* [Source text]
The category, which at Roots spans leggings, tracksuits, sports bras and bike shorts, has seen such sustained double-digit growth that Meghan Roach plans to make it a key part of the business’ future.

“It’s an area … you will see us continue to expand upon,” she told analysts on a Friday call.

The Toronto-based retailer’s push into activewear has taken shape over many years and included several turns as the official designer and supplier of Team Canada’s Olympic uniform.

But consumers have had plenty of choice when it comes to workout gear and other apparel suited to their sporting needs. On top of the slew of athletic brands like Nike and Adidas, shoppers have also gravitated toward Lululemon Athletica Inc., Alo and Vuori, ramping up competition in the activewear category.

Roach feels Roots’ toehold in the category stems from the fit, feel and following its merchandise has cultivated.

“Our product really resonates with (shoppers) because you can wear it through multiple different use cases and occasions,” she said.

“We’ve been seeing customers come back again and again for some of these core products in our activewear collection.”

Her remarks came the same day as Roots revealed it lost $5.2 million in its latest quarter compared with a loss of $5.3 million in the same quarter last year.

The company said the second-quarter loss amounted to 13 cents per diluted share for the quarter ended Aug. 3, the same as a year earlier.

* [Entries provided]
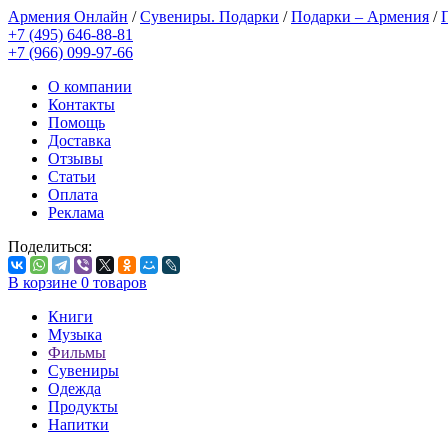
Армения Онлайн
/
Сувениры. Подарки
/
Подарки – Армения
/
+7 (495) 646-88-81
+7 (966) 099-97-66
О компании
Контакты
Помощь
Доставка
Отзывы
Статьи
Оплата
Реклама
Поделиться:
В корзине
0
товаров
Книги
Музыка
Фильмы
Сувениры
Одежда
Продукты
Напитки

* [Task objective]
Answer from the text about Roots' activewear:
1. Which products does the activewear category at Roots span?
2. How much did Roots lose in its latest quarter?
3. On what date did the second quarter end?
Rely only on the text about Roots' activewear, not on the items.

* [Response to this task]
1. Leggings, tracksuits, sports bras and bike shorts.
2. $5.2 million.
3. Aug. 3.